To sum up, selecting stock depend on the criteria is still reliable. Through this research, we can also obtain 9 stocks, which has good performance on T-RG. Meanwhile, 4 stocks that in gem belong to manufacturing, in line with the correspondence analysis results.

Table 7. Filter stock code.

Table 8. Verification results.

4. Conclusion

This study aims at individual share. If mining results of the stock meet the user’s specified standard, it can become the major concern. Investors can choose buying and selling point according to the T-RG. In theory, confidence-lift is proposed to judge the validity of the rules.

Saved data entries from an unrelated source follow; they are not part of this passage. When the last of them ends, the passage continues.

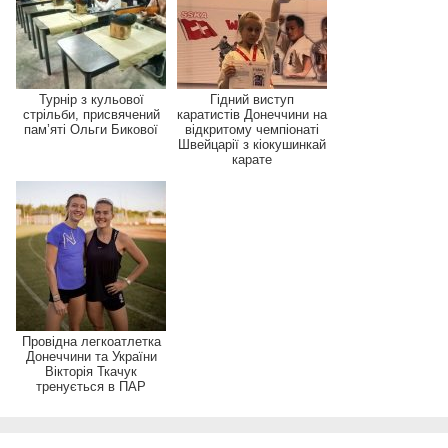
Турнір з кульової
Гідний виступ
стрільби, присвячений
каратистів Донеччини на
пам’яті Ольги Бикової
відкритому чемпіонаті
Швейцарії з кіокушинкай
карате
Провідна легкоатлетка
Донеччини та України
Вікторія Ткачук
тренується в ПАР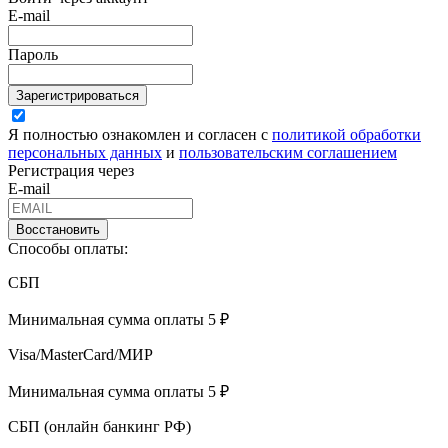
E-mail
Пароль
Зарегистрироваться
Я полностью ознакомлен и согласен с
политикой обработки
персональных данных
и
пользовательским соглашением
Регистрация через
E-mail
Восстановить
Способы оплаты:
СБП
Минимальная сумма оплаты 5 ₽
Visa/MasterCard/МИР
Минимальная сумма оплаты 5 ₽
СБП (онлайн банкинг РФ)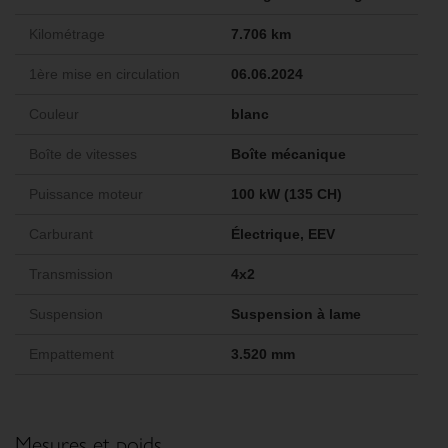
Kilométrage
7.706 km
1ère mise en circulation
06.06.2024
Couleur
blanc
Boîte de vitesses
Boîte mécanique
Puissance moteur
100 kW (135 CH)
Carburant
Électrique, EEV
Transmission
4x2
Suspension
Suspension à lame
Empattement
3.520 mm
Mesures et poids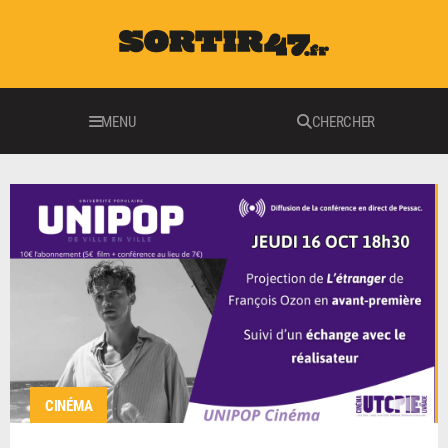
MENU
CHERCHER
CINÉMA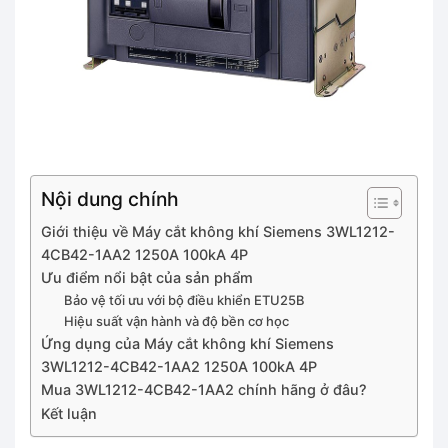
Nội dung chính
Giới thiệu về Máy cắt không khí Siemens 3WL1212-
4CB42-1AA2 1250A 100kA 4P
Ưu điểm nổi bật của sản phẩm
Bảo vệ tối ưu với bộ điều khiển ETU25B
Hiệu suất vận hành và độ bền cơ học
Ứng dụng của Máy cắt không khí Siemens
3WL1212-4CB42-1AA2 1250A 100kA 4P
Mua 3WL1212-4CB42-1AA2 chính hãng ở đâu?
Kết luận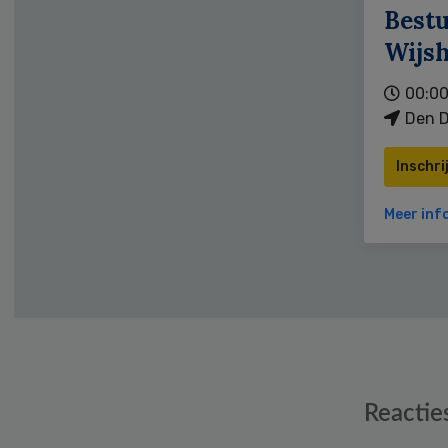
Bestu
Wijs
00:00
Den D
Inschri
Meer inf
Reader
Reactie
Interactions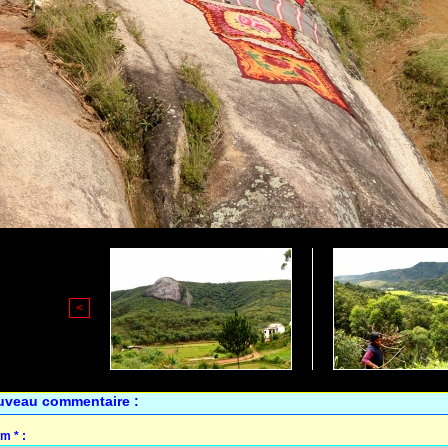
<
uveau commentaire :
m * :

The application of the research results is combined with the user’s needs.

References

[1] Agrawal, R., Lmielinshi, T. and Swmi, A. (1993b) Database Mining: A Performance Perspective. IEEE Transactions on Knowledge and Data Engineering, 5, 914-925.

[2] Zhao, J., Zhang, Y.D. and Zeng, J.C. (2003) Meta Rule Guided Mining Association Rules in Data Warehouse Improvement Strategy. Journal of Taiyuan Heavy Machinery Institute, 1, 1-5. (In Chinese)

[3] Kamber, M, Han, J., Jenny, Y. and Chiang, J.Y. (1997) Metarule-Guided Mining of Multi-Dimensional Association Rules Using Data Cubes. The Third International Conference on Knowledge Discovery and Data Mining (KDD-97), 14-17 August 1997, Newport Beach, California, 207-210.

[4] Ahmad, A. and Dey, L. (2007) A Method to Compute Distance between Two Categorical Values of Same Attribute in Unsupervised Learning for Categorical Data Set. Pattern Recognition Letters, 28, 110-118.

https://doi.org/10.1016/j.patrec.2006.06.006

[5] He, X.Q. (2011) Multivariate Statistical Analysis. 3rd Edition, Renmin University of China Press, Beijing, 173-179. (In Chinese)

[6] Yu, S. (2012) Study on Continuous Data Discretization. Dalian University of Technology, Liaoning.